Data Visualization using Multidimensional Scaling

Say that one day you’re faced with a table of distance information between a bunch of points. Just looking at the table doesn’t really provide any real information about the underlying structure of the data, so you want to find a way to visualize this in a way that’s more meaningful.

For instance take a look of this table of distances between US cities:

	Atlanta	Chicago	Denver	Houston	Los Angeles	Miami	New York	San Francisco	Seattle	Washington, DC
Atlanta	0	587	1212	701	1936	604	748	2139	2182	543
Chicago	587	0	920	940	1745	1188	713	1858	1737	597
Denver	1212	920	0	879	831	1726	1631	949	1021	1494
Houston	701	940	879	0	1374	968	1420	1645	1891	1220
Los Angeles	1936	1745	831	1374	0	2339	2451	347	959	2300
Miami	604	1188	1726	968	2339	0	1092	2594	2734	923
New York	748	713	1631	1420	2451	1092	0	2571	2408	205
San Francisco	2139	1858	949	1645	347	2594	2571	0	678	2442
Seattle	2182	1737	1021	1891	959	2734	2408	678	0	2329
Washington, DC	543	597	1494	1220	2300	923	205	2442	2329	0

While packed full of information, this doesn’t really provide any context for the exact relations between these cities. A much more useful visualization would be a map of these points.

The challenge then is to produce coordinates for each item that best approximate the distances in the table. This type of problem is well solved by a set of techniques called Multidimensional Scaling (MDS). There is a good overview of MDS variants on the page where I stole this example from, but we only really need the classic version here. In this case, we just choose coordinates for each item such that they minimize the squared error between euclidean distances of the coordinates themselves and the entries in the distance matrix.

Finding these coordinates is actually a fairly simple calculation: you just square each value in the distance matrix, double centre that such that the columns and rows both have a zero mean, and then take the SVD of that matrix. The point coordinates are then in the factors returned by the SVD. A full derivation of this algorithm can be found here for anybody that’s interested in why this works.

Displaying the output of this algorithm using D3.js, and a relatively sane looking output appears:

Obviously, the axes point in the opposite direction than normal in this diagram, which is because I cheated a little to get the output look a little more familiar.

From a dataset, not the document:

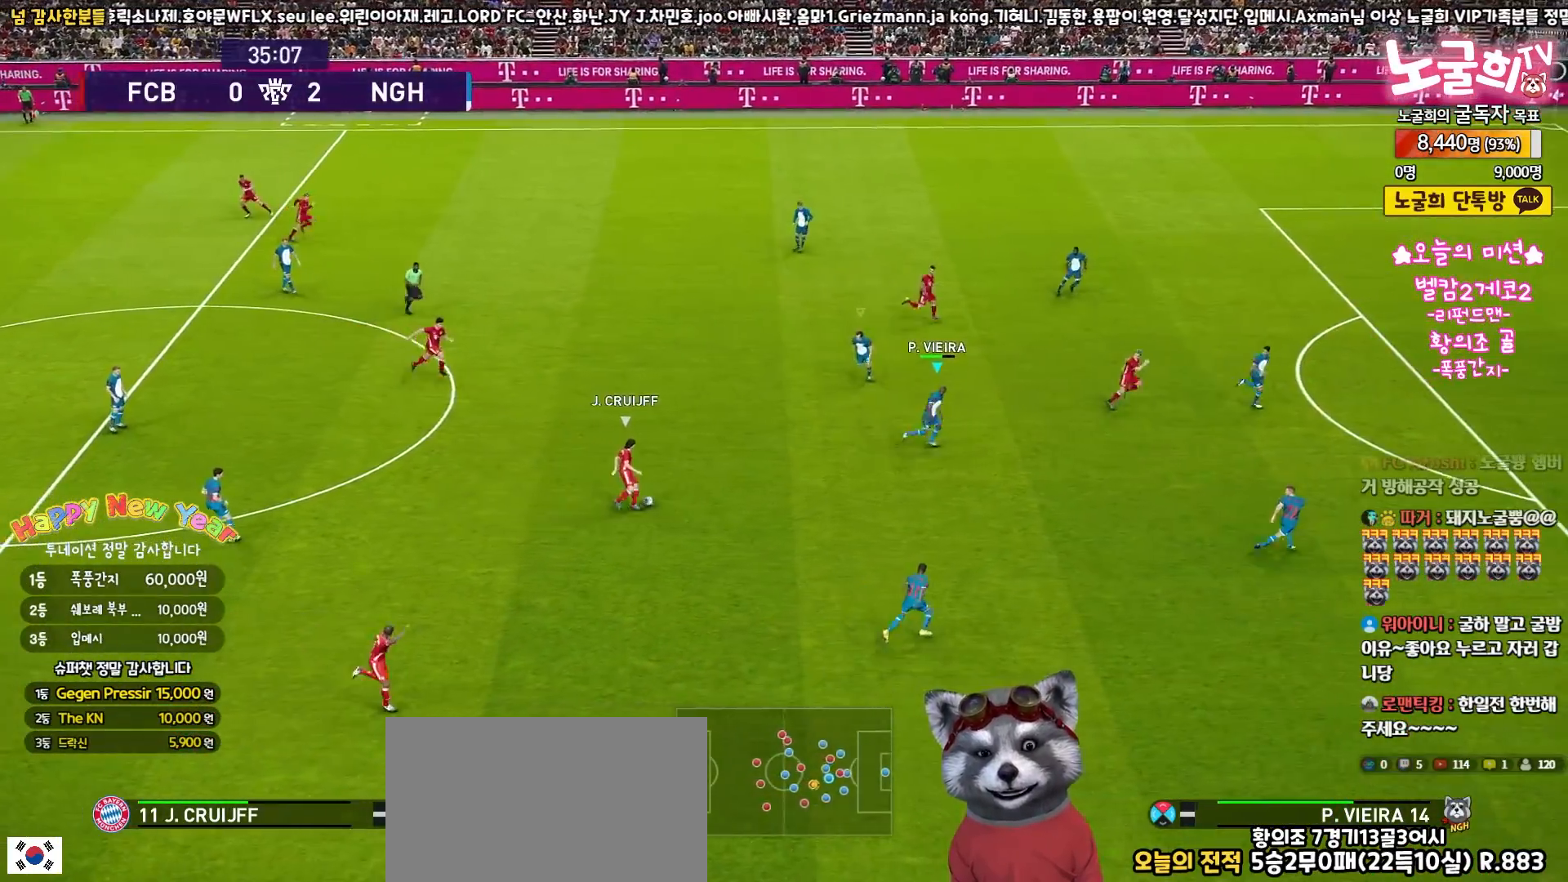
{"buttons": ["SQUARE", "R1", "R2", "L3"], "left_stick": "up", "right_stick": "center", "events": [[217, "left_stick", "up-right"], [450, "left_stick", "up"]]}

The raw distance matrix doesn’t encode orientation information, so this process produced a set of coordinates that are the mirror image and rotated to what we’re used to. However, the relative distances between all the cities here are almost exactly correct, which is the goal here.

In javascript using numeric.js, the code to produce these coordinates is fairly concise:

/// given a matrix of distances between some points, returns the
/// point coordinates that best approximate the distances
mds.classic = function(distances, dimensions) {
    dimensions = dimensions || 2;

    // square distances
    var M = numeric.mul(-.5, numeric.pow(distances, 2));

    // double centre the rows/columns
    function mean(A) { return numeric.div(numeric.add.apply(null, A), A.length); }
    var rowMeans = mean(M),
        colMeans = mean(numeric.transpose(M)),
        totalMean = mean(rowMeans);

    for (var i = 0; i < M.length; ++i) {
        for (var j =0; j < M[0].length; ++j) {
            M[i][j] += totalMean - rowMeans[i] - colMeans[j];
        }
    }

    // take the SVD of the double centred matrix, and return the
    // points from it
    var ret = numeric.svd(M),
        eigenValues = numeric.sqrt(ret.S);
    return ret.U.map(function(row) {
        return numeric.mul(row, eigenValues).splice(0, dimensions);
    });
};

Applications to laying out Venn Diagrams

Update Jun. 2015: venn.js now uses a constrained mds variant to do initial layouts, so the problems described here no longer occur More details here.

I first stumbled across this family of algorithms a couple of weeks ago when I was reading a paper by Leland Wilkinson for my post on laying out area proportional venn diagrams. We both had taken the approach of generating an initial layout for the venn diagrams, and then optimizing that layout. While I just came up with a simple greedy approach to generate the initial layout, he used MDS instead.

While my greedy approach usually worked really well, there was one example in the Wilkinson paper where his approach was clearly superior:

Aside from the ‘B’ and ‘E’ sets overlapping slightly here when they should be disjoint, this diagram is basically perfect. The greedy version here is fairly flawed in comparison - with the E set dangling off and not connecting to the D set at all:

Note: you need Javascript enabled and a SVG compatible browser to view the venn diagrams below

Initial Greedy Layout

Optimized Greedy Layout

The problem here is the E set is the last set laid out by the greedy layout, since it has the least amount of overlap of any set in the diagram. While it overlaps the D and F sets, they have been placed too far apart for this set to bridge that gap, creating a layout with a local minima that the local optimization technique I used couldn’t step out of.

By calculating the appropriate euclidean distance between each pair of sets numerically, and then passing that distance matrix to the MDS algorithm above, we get a layout that can be optimized to a much better solution:

Initial MDS Layout

Optimized MDS Layout

Its worth pointing out the Wilkinson paper uses MDS on the Jaccard distance between the sets, rather than Euclidean distance I used here. This doesn’t seem to change the results though, both approaches lead to a very similar diagram.

Conclusion

I’ve put my javascript version up on github, and I’ve also updated the venn.js code to optionally use this as an initial layout.

I was about to use MDS by default for the venn.js library, but the greedy layout seems to do a better job on most other examples I tried. The problem seems to be that MDS spends an equal amount of effort trying to get the distances right for small intersection areas, whereas the greedy layout only looks at the largest intersections. Even in the example above the greedy version actually produces a diagram with a much lower loss, it just doesn’t optimize as well as the MDS version.

Other MDS variants might overcome this problem though. I looked at using a weighted MDS calculation, with a vague notion of using the size of the set intersections as the weights to use. Unfortunately, all the information I could find about WMDS online was only talking about weighting the rows of the matrix rather than the entries - and the primary research is behind an academic paywall. Next time I’m near a university library I probably see about getting it, but I’m stopping here in the meantime.

While it didn’t really solve my specific problem as well as I would have liked, its still a cool algorithm.